### SELECTED TEXT
=-=-=

Militia Companies Organized

At the commencement of the war the General Government, taxed to the utmost in subduing the rebellion, was unable to help us, and it became necessary to look to our own citizens for protection. They everywhere responded with patriotism and alacrity. Militia companies were organized in the frontier counties and secured local protection. Much credit is due to Captain Tyler's company of militia for the important service they rendered in opening and protecting our line of communication with the States.

In response to the call of the governor for a regiment of cavalry for one hundred day service, over a thousand of our citizens--the large majority of them leaving lucrative employment-rapidly volunteered, and in that short time, despite the greatest difficulties in securing proper equipments, organized, armed, made a long and severe campaign amid the snows and storms of winter, and visited upon these merciless murderers of the plains a chastisement smiting and deserved. The gratitude of the country is due to the men who thus sacrificed so largely their personal interests for the public good, and rendered such important service to the Territory; and their work, if it can be followed up with a vigorous winter campaign, would result in a permanent peace.
The necessity of such a campaign, and the imperative demand for immediate and complete protection for our line of communication with the States has been, and is now being, earnestly urged on the Government at Washington, and with a prospect of success. These efforts should be seconded by your honorable body with whatever influence there may be in resolution or memorial, setting forth the facts and necessities of our situation.

=-=-=

### SUPPLIED DATA

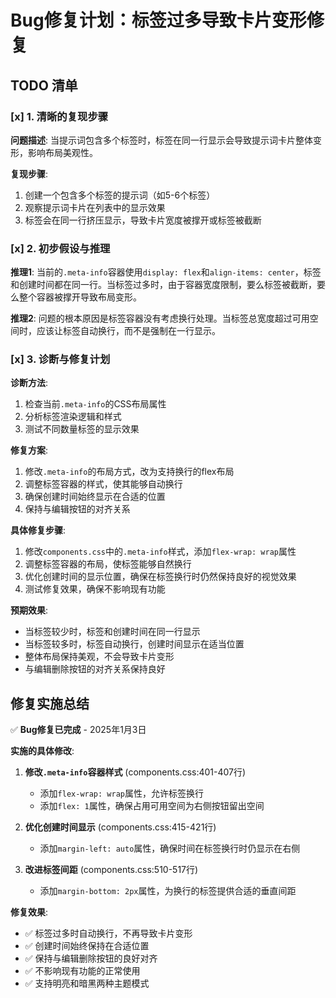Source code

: # Bug修复计划：标签过多导致卡片变形修复

## TODO 清单

### [x] 1. 清晰的复现步骤
**问题描述**: 当提示词包含多个标签时，标签在同一行显示会导致提示词卡片整体变形，影响布局美观性。

**复现步骤**:
1. 创建一个包含多个标签的提示词（如5-6个标签）
2. 观察提示词卡片在列表中的显示效果
3. 标签会在同一行挤压显示，导致卡片宽度被撑开或标签被截断

### [x] 2. 初步假设与推理
**推理1**: 当前的`.meta-info`容器使用`display: flex`和`align-items: center`，标签和创建时间都在同一行。当标签过多时，由于容器宽度限制，要么标签被截断，要么整个容器被撑开导致布局变形。

**推理2**: 问题的根本原因是标签容器没有考虑换行处理。当标签总宽度超过可用空间时，应该让标签自动换行，而不是强制在一行显示。

### [x] 3. 诊断与修复计划
**诊断方法**:
1. 检查当前`.meta-info`的CSS布局属性
2. 分析标签渲染逻辑和样式
3. 测试不同数量标签的显示效果

**修复方案**:
1. 修改`.meta-info`的布局方式，改为支持换行的flex布局
2. 调整标签容器的样式，使其能够自动换行
3. 确保创建时间始终显示在合适的位置
4. 保持与编辑按钮的对齐关系

**具体修复步骤**:
1. 修改`components.css`中的`.meta-info`样式，添加`flex-wrap: wrap`属性
2. 调整标签容器的布局，使标签能够自然换行
3. 优化创建时间的显示位置，确保在标签换行时仍然保持良好的视觉效果
4. 测试修复效果，确保不影响现有功能

**预期效果**:
- 当标签较少时，标签和创建时间在同一行显示
- 当标签较多时，标签自动换行，创建时间显示在适当位置
- 整体布局保持美观，不会导致卡片变形
- 与编辑删除按钮的对齐关系保持良好

## 修复实施总结

✅ **Bug修复已完成** - 2025年1月3日

**实施的具体修改**:

1. **修改`.meta-info`容器样式** (components.css:401-407行)
   - 添加`flex-wrap: wrap`属性，允许标签换行
   - 添加`flex: 1`属性，确保占用可用空间为右侧按钮留出空间

2. **优化创建时间显示** (components.css:415-421行)
   - 添加`margin-left: auto`属性，确保时间在标签换行时仍显示在右侧

3. **改进标签间距** (components.css:510-517行)
   - 添加`margin-bottom: 2px`属性，为换行的标签提供合适的垂直间距

**修复效果**:
- ✅ 标签过多时自动换行，不再导致卡片变形
- ✅ 创建时间始终保持在合适位置
- ✅ 保持与编辑删除按钮的良好对齐
- ✅ 不影响现有功能的正常使用
- ✅ 支持明亮和暗黑两种主题模式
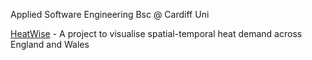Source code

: Applied Software Engineering Bsc @ Cardiff Uni

[HeatWise](https://www.heatwise.live/) - A project to visualise spatial-temporal heat demand across England and Wales
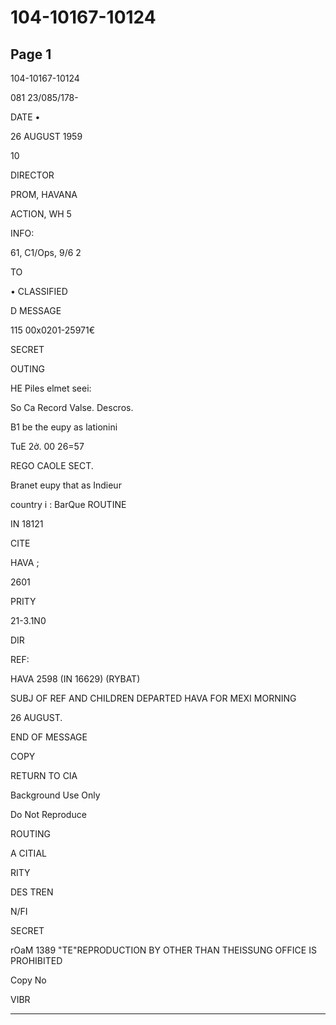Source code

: # 104-10167-10124

## Page 1

104-10167-10124

081 23/085/178-

DATE •

26 AUGUST 1959

10

DIRECTOR

PROM, HAVANA

ACTION, WH 5

INFO:

61, C1/Ops, 9/6 2

TO

• CLASSIFIED

D MESSAGE

115 00x0201-25971€

SECRET

OUTING

HE Piles elmet seei:

So Ca Record Valse. Descros.

B1 be the eupy as lationini

TuE 2ở. 00 26=57

REGO CAOLE SECT.

Branet eupy that as Indieur

country i : BarQue ROUTINE

IN 18121

CITE

HAVA ;

2601

PRITY

21-3.1N0

DIR

REF:

HAVA 2598 (IN 16629) (RYBAT)

SUBJ OF REF AND CHILDREN DEPARTED HAVA FOR MEXI MORNING

26 AUGUST.

END OF MESSAGE

COPY

RETURN TO CIA

Background Use Only

Do Not Reproduce

ROUTING

A CITIAL

RITY

DES TREN

N/FI

SECRET

rOaM 1389 "TE"REPRODUCTION BY OTHER THAN THEISSUNG OFFICE IS PROHIBITED

Copy No

VIBR

---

=-=-=

### REQUIRED TASKS
**A)** According to the text on militia companies, why did it become necessary to look to the Territory's own citizens for protection at the start of the war?
**B)** Rewrite the text on militia companies from "In response to" to "a permanent peace.", replacing "cavalry" with "infantry".
**C)** In the text on militia companies, how many citizens volunteered in response to the governor's call for a regiment for one hundred day service?
Rely only on the text on militia companies, not on the material.

### RESULTS
**A)** The General Government was taxed to the utmost in subduing the rebellion and was therefore unable to help. Protection had to come from local citizens instead.

**B)**
In response to the call of the governor for a regiment of infantry for one hundred day service, over a thousand of our citizens--the large majority of them leaving lucrative employment-rapidly volunteered, and in that short time, despite the greatest difficulties in securing proper equipments, organized, armed, made a long and severe campaign amid the snows and storms of winter, and visited upon these merciless murderers of the plains a chastisement smiting and deserved. The gratitude of the country is due to the men who thus sacrificed so largely their personal interests for the public good, and rendered such important service to the Territory; and their work, if it can be followed up with a vigorous winter campaign, would result in a permanent peace.

**C)** Over a thousand.